Piet Mondrian's Chrysanthemum

Aprile Gallant is the Associate Director of Curatorial Affairs and Senior Curator of Prints, Drawings, and Photographs, Smith College Museum of Art


In honor of the release of The Map of Every Lilac Leaf: Poets Respond to the Smith College Museum of Art and the September 22 reading by poet Mark Doty, both collaborations between SCMA and Smith College’s Boutelle-Day Poetry Center, today’s post by Senior Curator of Prints Drawings, and Photographs Aprile Gallant discusses Piet Mondrian’s drawing Chrysanthemum, the subject of Doty’s contribution to the volume.

No other flower signals the transition from summer to fall like chrysanthemums.
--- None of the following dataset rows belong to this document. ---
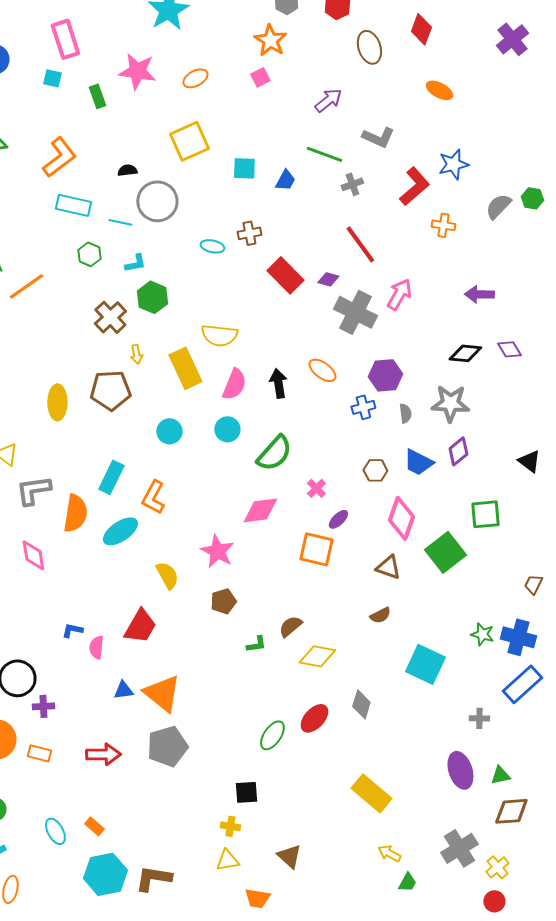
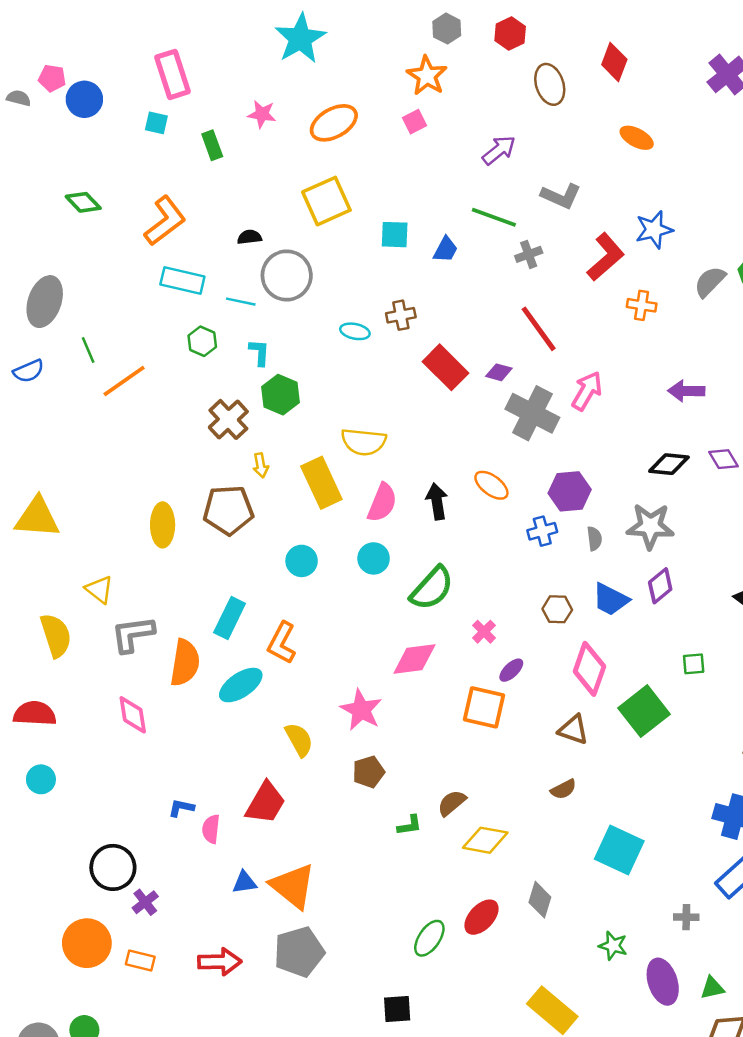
pink star: (137, 71) -> (262, 114), size x0.6
orange ellipse: (195, 78) -> (334, 123), size x1.5
cyan L-shape: (135, 263) -> (259, 352), turned -75
green square: (485, 514) -> (694, 664), size x0.6
green star: (482, 634) -> (613, 946), moved
purple cross: (43, 706) -> (145, 902), turned -35

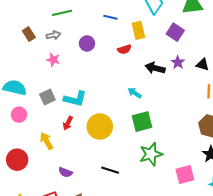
Blooming in late July and lasting through November, this stalwart flower is showcased in an annual exhibition at Smith’s Botanic Garden (being held virtually this year), and there are hundreds of varieties that demonstrate different shapes, growth forms and colors.*

A single chrysanthemum bloom is the focus of a charcoal drawing by the Dutch artist Piet Mondrian in the SCMA collection. Although he is best known for his development of an abstract style of painting he named Neo-Plasticism, Mondrian’s early work was rooted in observations of the natural world. Mondrian’s goals in both his abstract and realist works were similar—to deeply investigate the organization of visual elements, and the vertical and horizontal forces on which nature is based. As the artist remarked in 1941: “I enjoyed painting flowers, not bouquets, but a singular flower at a time, in order that I might better express its plastic structure.”
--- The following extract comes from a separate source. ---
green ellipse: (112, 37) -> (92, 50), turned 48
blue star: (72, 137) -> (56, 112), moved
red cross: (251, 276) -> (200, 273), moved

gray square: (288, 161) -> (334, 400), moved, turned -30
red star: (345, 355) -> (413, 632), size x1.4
Mondrian made over 250 studies of flowers, many of them chrysanthemums. These drawings were often made as models for works in other media—paintings and watercolors—that could be sold to support him as he deepened his explorations of pure abstraction. Such flowers, however, were not just a means to an end, but intricate visual problems to be manually dissected and understood.
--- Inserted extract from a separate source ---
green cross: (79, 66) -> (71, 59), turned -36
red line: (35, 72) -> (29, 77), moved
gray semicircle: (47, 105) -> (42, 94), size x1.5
Mondrian often chose single mature blooms that were on the edge of decay, as can be seen in the chrysanthemum’s heavy drooping leaves and roughly layered, slightly askew petals.  Using two colors of chalk in a combination of sharp dark lines, smoky smudging, and linear shading that picks up the rough quality of the paper, Mondrian has created a blossom that reads perfectly as both an abstract composition and a unique flower in the real world.

*thanks to Elaine Chittendon and Jimmy Grogan at Smith’s Botanic Garden with assistance with proper terminology.